Identification of key genes and evaluation of immune cell infiltration in vitiligo.

BACKGROUND

To improve the understanding of the molecular mechanism of vitiligo is necessary to predict and formulate new targeted gene therapy strategies.

METHODS

GSE65127, GSE75819, GSE53146 and GSE90880 were collected, and obtained four groups of differentially expressed genes (DEGs) by limma R package. Through weighted gene co-expression network analysis (WGCNA), the co-expression of genes with large variance in GSE65127 and GSE75819 was identified. Enrichment analysis of intersection gene between module genes and DEGs with the same up-regulated or down-regulated in GSE65127 and GSE75819 was performed. In addition, ssGSEA was used to identify the immune infiltration of vitiligo in four datasets.

RESULTS

A total of 3083 DEGs and 16 modules were identified from GSE65127, and 5014 DEGs and 6 modules were screened from GSE75819. Finally, 77 important DEGs were identified. Enrichment analysis showed that 77 DEGs were mainly involved in spliceosome etc. The results of GSVA showed that melanogenesis, Fc gamma R-mediated phagocytosis, leishmaniasis, Wnt pathway and glycolipid metabolism were important KEGG pathways. The genes involved in these pathways were identified as key genes (MARCKSL1, MC1R, PNPLA2 and PRICKLE2). The AUC values of MC1R were the highest.

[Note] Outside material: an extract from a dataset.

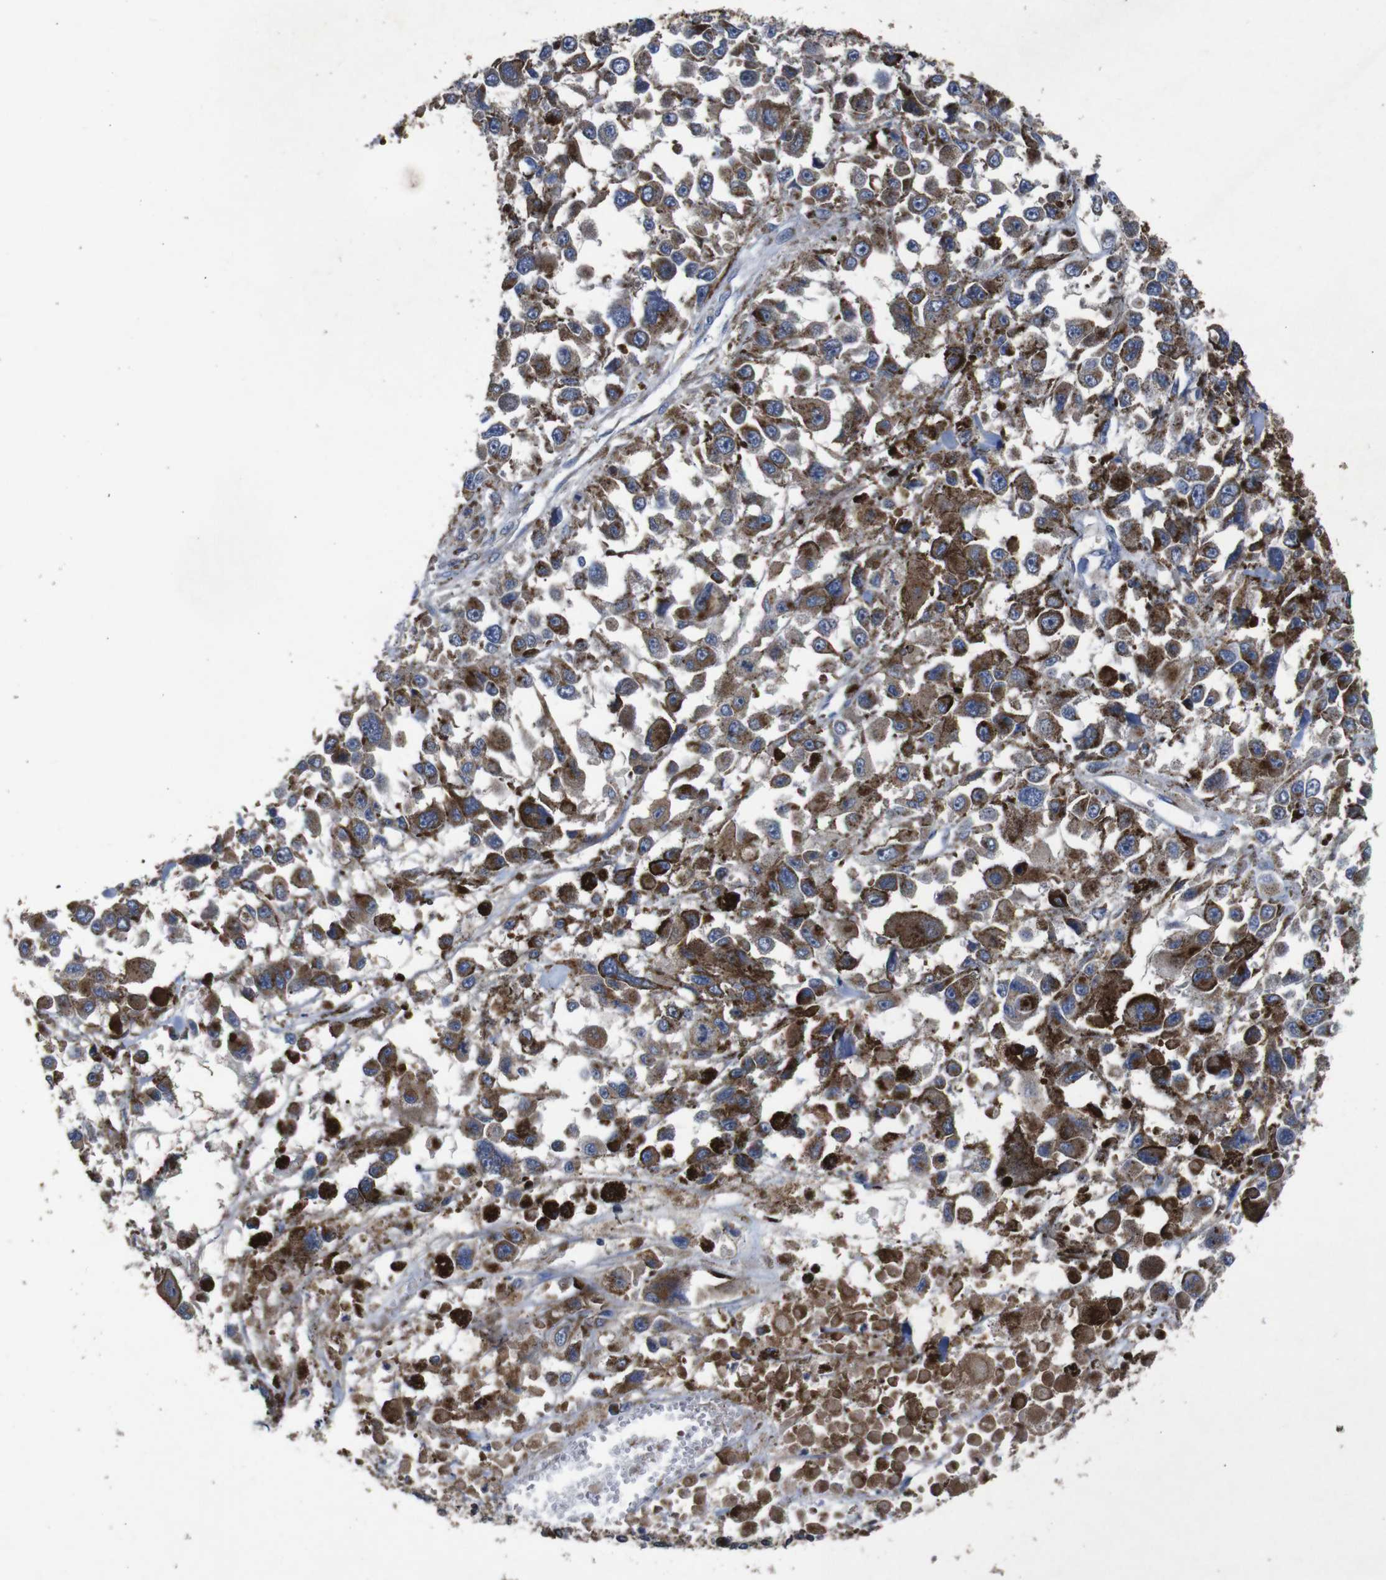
{"staining": {"intensity": "moderate", "quantity": ">75%", "location": "cytoplasmic/membranous"}, "tissue": "melanoma", "cell_type": "Tumor cells", "image_type": "cancer", "snomed": [{"axis": "morphology", "description": "Malignant melanoma, Metastatic site"}, {"axis": "topography", "description": "Lymph node"}], "caption": "IHC staining of malignant melanoma (metastatic site), which reveals medium levels of moderate cytoplasmic/membranous positivity in approximately >75% of tumor cells indicating moderate cytoplasmic/membranous protein expression. The staining was performed using DAB (brown) for protein detection and nuclei were counterstained in hematoxylin (blue).", "gene": "CHST10", "patient": {"sex": "male", "age": 59}}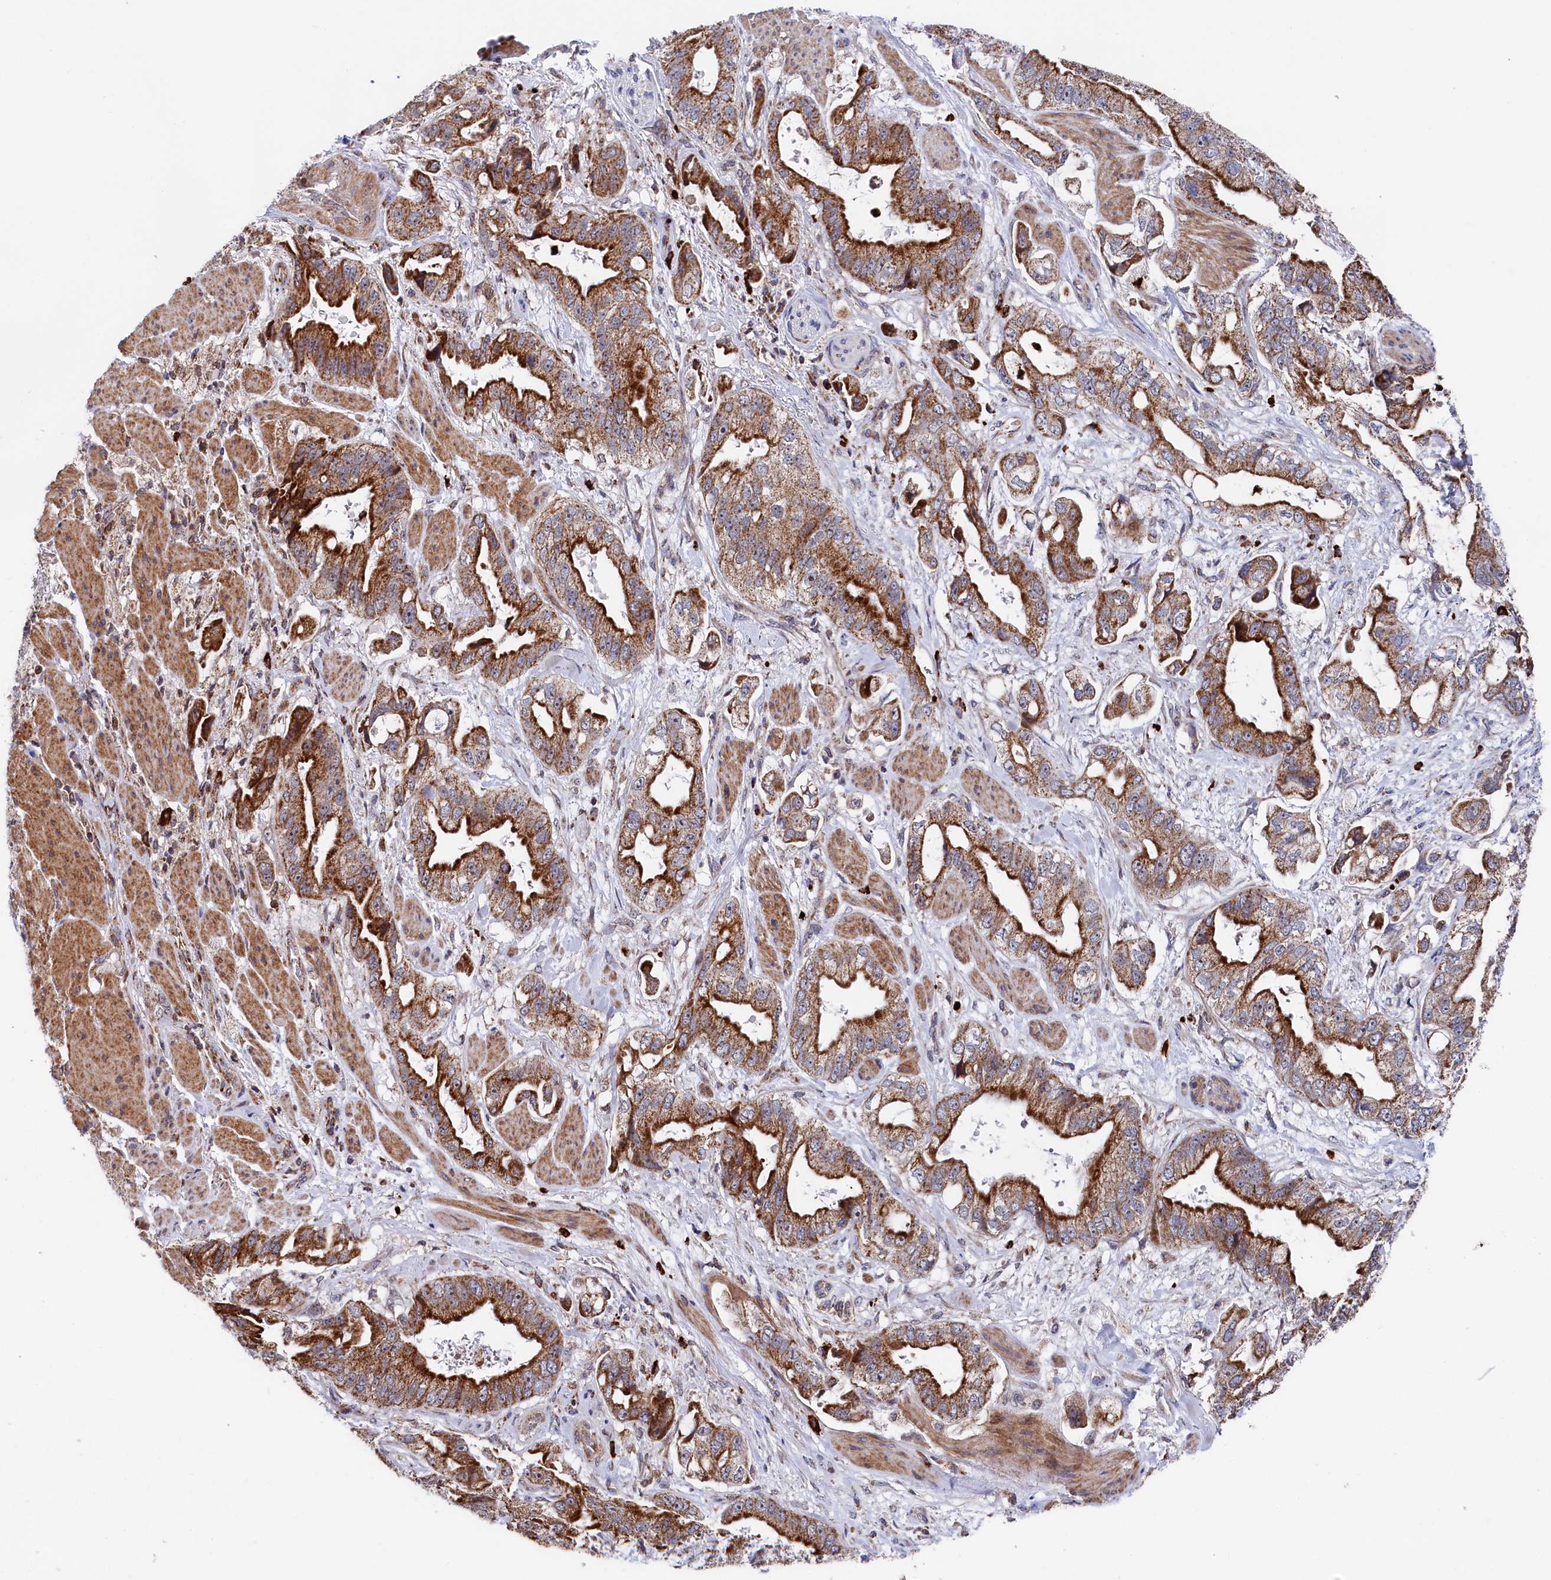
{"staining": {"intensity": "strong", "quantity": ">75%", "location": "cytoplasmic/membranous"}, "tissue": "stomach cancer", "cell_type": "Tumor cells", "image_type": "cancer", "snomed": [{"axis": "morphology", "description": "Adenocarcinoma, NOS"}, {"axis": "topography", "description": "Stomach"}], "caption": "The micrograph displays staining of stomach cancer, revealing strong cytoplasmic/membranous protein positivity (brown color) within tumor cells.", "gene": "CHCHD1", "patient": {"sex": "male", "age": 62}}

Furthermore, different immune cells had different infiltration in vitiligo. There was a high correlation between immune cells and key genes.

CONCLUSIONS

MC1R was found as a key gene in vitiligo and involved in the melanogenesis. The immune cells were different infiltration in vitiligo. These results suggested that key genes may be used as markers of vitiligo, and were associated with immune cell, especially MC1R.